┌──

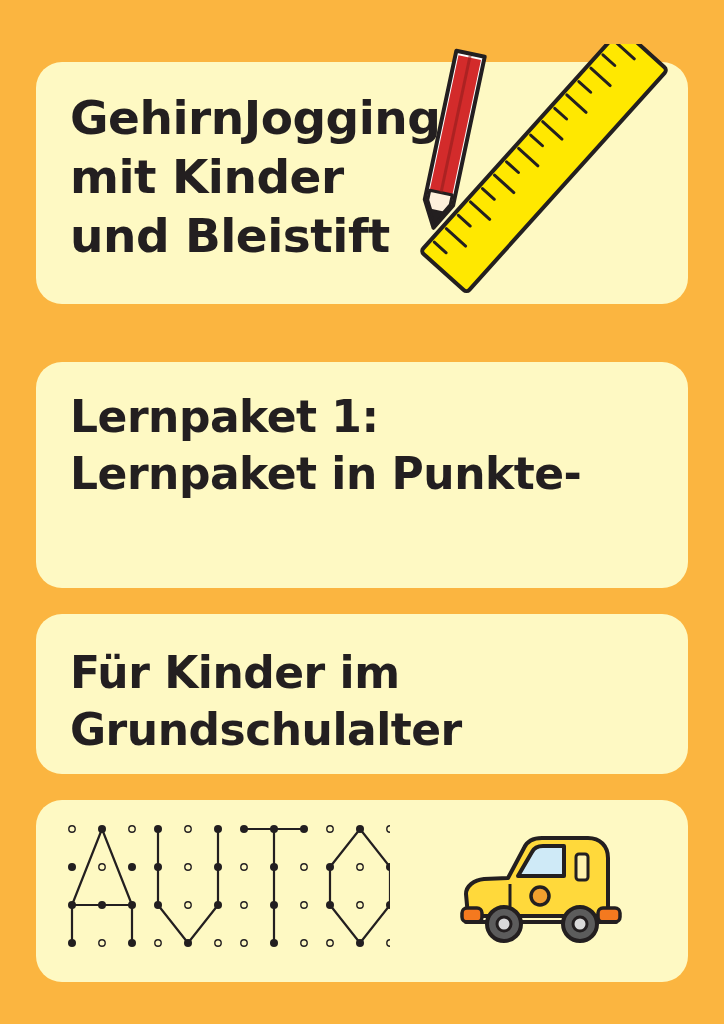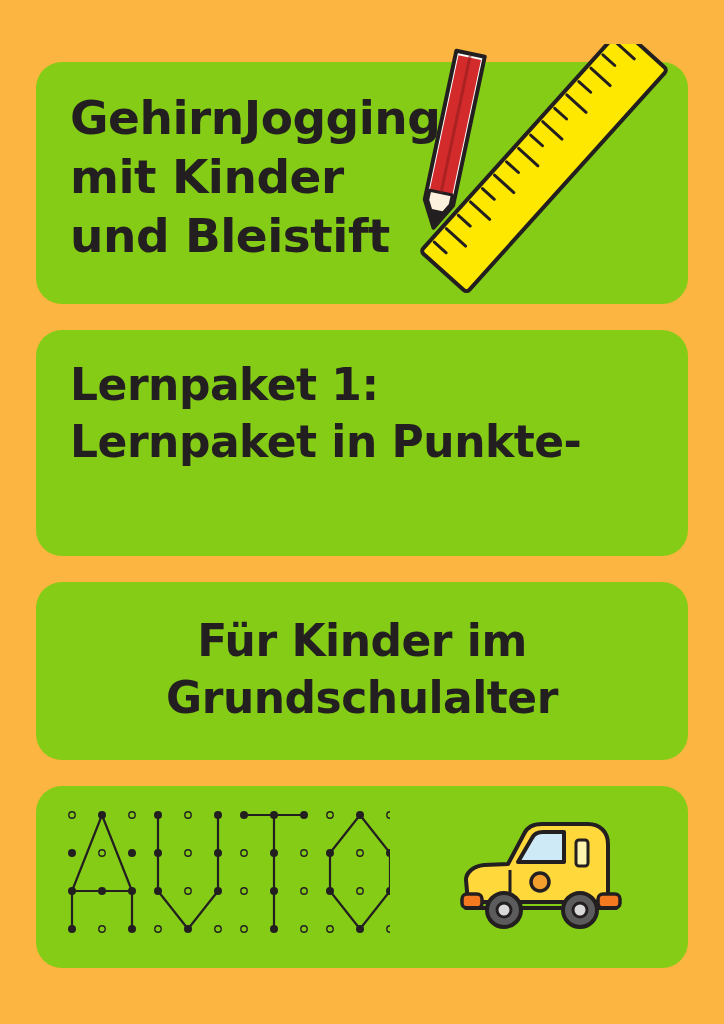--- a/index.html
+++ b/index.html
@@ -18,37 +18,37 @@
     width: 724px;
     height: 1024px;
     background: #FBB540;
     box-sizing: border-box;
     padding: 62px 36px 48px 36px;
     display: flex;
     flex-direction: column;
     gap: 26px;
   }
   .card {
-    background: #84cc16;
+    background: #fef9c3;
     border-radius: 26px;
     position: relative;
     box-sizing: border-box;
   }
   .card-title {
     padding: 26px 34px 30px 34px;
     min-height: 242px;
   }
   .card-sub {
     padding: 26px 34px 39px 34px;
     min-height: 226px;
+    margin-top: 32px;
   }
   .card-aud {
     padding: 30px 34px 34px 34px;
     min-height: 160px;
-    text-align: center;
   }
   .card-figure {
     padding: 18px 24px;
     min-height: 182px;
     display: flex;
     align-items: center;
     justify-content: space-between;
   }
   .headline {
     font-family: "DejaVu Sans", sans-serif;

└──

### TASK DIRECTIONS
Return each line of the listing that holds the word "card".

### ANSWER SPACE
   .card {
   .card-title {
   .card-sub {
   .card-aud {
   .card-figure {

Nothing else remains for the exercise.